■ ACTION ITEM
Look through the entries for the string "lines", and copy each line that holds it.
..........
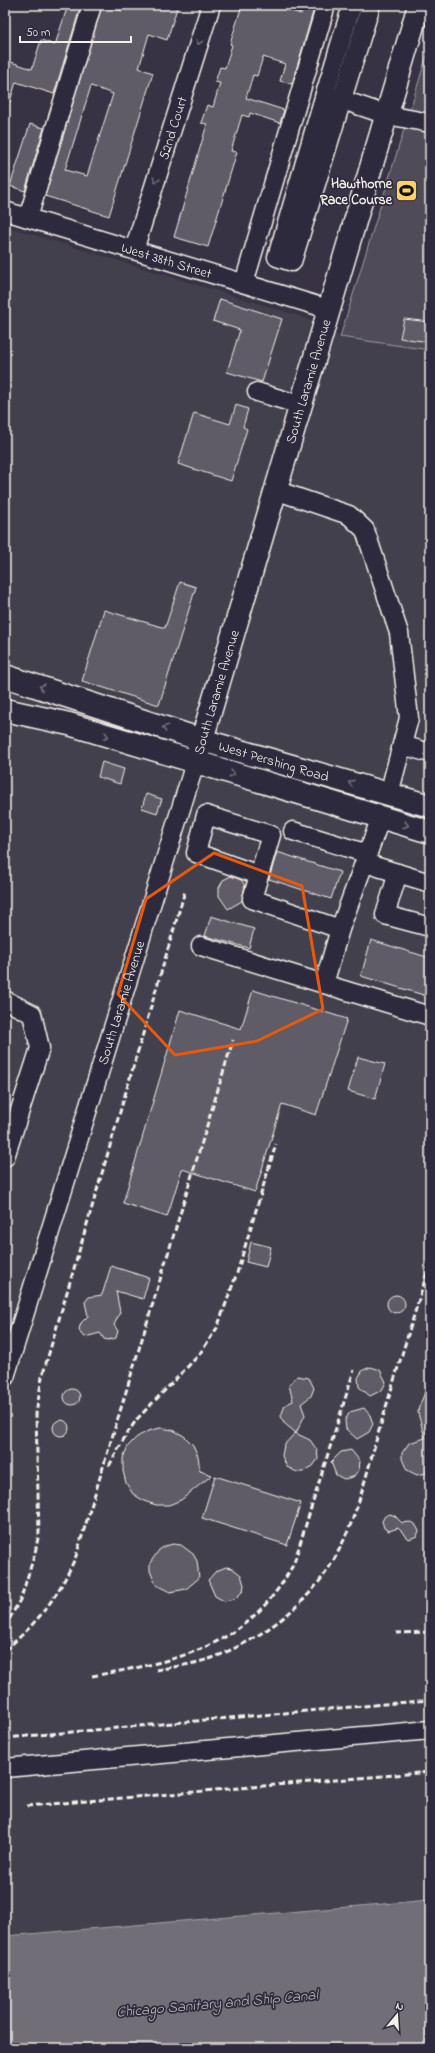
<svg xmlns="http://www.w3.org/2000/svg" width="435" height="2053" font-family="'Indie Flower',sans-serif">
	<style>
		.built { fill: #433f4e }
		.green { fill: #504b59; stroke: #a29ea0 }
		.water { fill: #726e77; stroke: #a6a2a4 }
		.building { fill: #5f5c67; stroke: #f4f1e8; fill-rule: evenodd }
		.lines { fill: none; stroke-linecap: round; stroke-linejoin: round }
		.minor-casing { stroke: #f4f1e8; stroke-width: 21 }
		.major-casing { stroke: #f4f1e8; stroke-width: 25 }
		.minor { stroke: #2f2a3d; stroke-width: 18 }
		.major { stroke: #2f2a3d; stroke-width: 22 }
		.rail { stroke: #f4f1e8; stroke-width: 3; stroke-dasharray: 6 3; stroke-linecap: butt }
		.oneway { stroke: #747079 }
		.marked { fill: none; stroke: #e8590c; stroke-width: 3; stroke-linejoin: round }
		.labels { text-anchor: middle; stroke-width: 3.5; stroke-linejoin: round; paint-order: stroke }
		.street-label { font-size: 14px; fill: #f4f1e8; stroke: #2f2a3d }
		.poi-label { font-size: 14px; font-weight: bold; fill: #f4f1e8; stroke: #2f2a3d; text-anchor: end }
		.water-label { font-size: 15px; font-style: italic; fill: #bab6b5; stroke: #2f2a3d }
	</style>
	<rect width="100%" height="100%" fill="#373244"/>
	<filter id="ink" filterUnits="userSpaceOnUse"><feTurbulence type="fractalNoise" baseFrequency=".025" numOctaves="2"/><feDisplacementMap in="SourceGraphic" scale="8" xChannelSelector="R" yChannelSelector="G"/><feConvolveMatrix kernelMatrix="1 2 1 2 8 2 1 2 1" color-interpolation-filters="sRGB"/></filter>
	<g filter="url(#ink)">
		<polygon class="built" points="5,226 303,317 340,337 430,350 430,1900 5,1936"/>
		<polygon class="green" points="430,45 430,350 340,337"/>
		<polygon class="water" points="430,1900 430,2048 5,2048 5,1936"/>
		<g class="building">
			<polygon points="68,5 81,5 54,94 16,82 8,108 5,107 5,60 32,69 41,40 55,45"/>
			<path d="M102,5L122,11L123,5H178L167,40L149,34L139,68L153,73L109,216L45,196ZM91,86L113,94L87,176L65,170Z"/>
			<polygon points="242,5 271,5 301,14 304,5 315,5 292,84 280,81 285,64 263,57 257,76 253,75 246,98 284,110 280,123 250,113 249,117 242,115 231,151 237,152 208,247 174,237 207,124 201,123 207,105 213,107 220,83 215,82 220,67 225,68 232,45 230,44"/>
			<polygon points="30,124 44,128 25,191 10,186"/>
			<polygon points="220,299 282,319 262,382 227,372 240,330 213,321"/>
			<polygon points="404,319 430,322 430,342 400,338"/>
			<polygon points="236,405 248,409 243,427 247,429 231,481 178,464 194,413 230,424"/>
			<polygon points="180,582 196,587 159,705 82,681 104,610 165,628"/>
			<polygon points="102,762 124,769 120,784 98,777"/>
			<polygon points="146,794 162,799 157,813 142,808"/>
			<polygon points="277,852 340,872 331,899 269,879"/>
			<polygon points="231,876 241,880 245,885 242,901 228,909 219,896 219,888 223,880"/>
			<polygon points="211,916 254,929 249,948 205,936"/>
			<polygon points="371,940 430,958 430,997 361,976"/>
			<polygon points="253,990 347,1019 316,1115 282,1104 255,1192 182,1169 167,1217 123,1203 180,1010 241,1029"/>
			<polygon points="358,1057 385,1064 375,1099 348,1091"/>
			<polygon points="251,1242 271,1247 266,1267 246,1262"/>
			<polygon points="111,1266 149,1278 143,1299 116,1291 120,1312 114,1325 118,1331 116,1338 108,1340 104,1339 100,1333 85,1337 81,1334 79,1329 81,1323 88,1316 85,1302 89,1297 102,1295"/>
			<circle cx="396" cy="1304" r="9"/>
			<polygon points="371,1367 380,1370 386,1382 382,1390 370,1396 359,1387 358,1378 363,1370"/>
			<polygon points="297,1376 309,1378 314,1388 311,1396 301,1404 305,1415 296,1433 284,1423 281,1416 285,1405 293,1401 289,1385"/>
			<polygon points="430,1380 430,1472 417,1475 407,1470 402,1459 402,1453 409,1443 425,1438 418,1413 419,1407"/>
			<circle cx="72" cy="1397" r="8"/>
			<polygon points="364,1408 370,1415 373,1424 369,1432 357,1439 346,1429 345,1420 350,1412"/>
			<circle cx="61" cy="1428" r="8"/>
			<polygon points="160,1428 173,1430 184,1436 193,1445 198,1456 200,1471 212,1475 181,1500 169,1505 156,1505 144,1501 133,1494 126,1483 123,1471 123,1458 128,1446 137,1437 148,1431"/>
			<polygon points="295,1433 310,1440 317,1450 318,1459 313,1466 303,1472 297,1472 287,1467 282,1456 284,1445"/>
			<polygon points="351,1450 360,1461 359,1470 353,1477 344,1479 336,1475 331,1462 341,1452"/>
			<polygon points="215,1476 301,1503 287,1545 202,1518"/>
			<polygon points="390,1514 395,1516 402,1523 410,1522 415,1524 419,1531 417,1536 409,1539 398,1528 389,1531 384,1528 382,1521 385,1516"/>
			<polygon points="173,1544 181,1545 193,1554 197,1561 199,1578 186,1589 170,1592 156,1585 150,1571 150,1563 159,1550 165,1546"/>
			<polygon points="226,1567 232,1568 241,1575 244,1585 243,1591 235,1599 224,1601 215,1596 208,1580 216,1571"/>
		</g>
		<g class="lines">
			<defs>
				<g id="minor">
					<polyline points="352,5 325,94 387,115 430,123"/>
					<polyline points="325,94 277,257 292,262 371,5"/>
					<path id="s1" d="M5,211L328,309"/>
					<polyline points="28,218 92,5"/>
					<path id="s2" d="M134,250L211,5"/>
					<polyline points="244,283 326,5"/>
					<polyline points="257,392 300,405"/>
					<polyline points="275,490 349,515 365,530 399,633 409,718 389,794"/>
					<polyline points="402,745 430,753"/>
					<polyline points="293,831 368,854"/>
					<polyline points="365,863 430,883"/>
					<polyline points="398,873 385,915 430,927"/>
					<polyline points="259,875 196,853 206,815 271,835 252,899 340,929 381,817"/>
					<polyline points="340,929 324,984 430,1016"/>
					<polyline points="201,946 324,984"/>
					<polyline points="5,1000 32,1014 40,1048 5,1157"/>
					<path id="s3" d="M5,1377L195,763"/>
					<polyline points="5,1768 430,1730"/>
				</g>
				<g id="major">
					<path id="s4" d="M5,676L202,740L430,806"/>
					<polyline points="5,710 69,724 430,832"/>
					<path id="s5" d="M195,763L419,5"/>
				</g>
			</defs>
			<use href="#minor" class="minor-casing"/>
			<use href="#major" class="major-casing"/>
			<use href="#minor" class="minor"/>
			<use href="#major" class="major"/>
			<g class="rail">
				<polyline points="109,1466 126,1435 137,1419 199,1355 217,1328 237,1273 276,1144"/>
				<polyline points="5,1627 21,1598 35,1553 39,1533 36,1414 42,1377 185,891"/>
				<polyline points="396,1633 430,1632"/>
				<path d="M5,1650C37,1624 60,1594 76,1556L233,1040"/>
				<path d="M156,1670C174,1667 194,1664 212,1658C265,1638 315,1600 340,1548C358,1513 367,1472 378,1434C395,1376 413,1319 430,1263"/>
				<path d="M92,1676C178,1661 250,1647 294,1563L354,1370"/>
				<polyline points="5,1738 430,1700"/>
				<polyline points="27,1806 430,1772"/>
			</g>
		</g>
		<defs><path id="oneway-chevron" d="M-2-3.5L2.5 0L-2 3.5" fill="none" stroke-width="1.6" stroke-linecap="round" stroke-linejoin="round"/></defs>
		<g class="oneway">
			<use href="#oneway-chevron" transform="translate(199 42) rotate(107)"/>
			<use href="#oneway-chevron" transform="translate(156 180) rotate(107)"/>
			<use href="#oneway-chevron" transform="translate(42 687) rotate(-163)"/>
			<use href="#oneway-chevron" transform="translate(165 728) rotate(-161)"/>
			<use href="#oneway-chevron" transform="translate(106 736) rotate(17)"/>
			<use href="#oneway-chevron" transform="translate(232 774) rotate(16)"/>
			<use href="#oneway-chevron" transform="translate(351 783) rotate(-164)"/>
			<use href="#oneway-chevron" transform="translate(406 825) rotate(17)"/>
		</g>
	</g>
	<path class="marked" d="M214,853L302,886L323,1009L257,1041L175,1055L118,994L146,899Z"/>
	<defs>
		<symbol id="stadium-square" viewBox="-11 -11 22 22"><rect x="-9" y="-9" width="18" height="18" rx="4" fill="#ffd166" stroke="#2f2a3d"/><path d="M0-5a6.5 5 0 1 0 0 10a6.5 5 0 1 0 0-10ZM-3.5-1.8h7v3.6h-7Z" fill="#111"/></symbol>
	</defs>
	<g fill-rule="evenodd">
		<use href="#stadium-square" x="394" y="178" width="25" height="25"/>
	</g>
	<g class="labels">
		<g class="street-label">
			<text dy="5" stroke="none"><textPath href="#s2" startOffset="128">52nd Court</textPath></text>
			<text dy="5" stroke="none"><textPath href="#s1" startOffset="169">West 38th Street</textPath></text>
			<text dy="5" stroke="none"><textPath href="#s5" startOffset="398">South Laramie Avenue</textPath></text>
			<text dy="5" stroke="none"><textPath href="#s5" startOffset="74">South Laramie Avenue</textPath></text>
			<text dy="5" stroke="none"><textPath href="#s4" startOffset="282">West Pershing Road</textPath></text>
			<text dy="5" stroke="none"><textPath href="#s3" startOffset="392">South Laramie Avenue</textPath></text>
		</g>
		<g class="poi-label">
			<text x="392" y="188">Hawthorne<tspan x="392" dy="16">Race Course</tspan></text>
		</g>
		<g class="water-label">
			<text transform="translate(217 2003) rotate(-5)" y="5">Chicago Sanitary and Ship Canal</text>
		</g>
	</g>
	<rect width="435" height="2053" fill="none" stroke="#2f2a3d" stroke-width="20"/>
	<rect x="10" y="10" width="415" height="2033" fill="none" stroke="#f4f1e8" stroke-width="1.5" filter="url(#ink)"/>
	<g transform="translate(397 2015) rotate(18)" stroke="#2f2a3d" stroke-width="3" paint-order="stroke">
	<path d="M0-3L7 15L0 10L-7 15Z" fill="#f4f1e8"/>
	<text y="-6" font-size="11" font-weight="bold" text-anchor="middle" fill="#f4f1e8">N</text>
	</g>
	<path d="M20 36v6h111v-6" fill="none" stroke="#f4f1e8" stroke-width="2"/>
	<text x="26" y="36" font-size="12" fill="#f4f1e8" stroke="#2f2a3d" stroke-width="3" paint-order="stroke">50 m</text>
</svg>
..........
■ REPLY TO THE TASK
		.lines { fill: none; stroke-linecap: round; stroke-linejoin: round }
		<g class="lines">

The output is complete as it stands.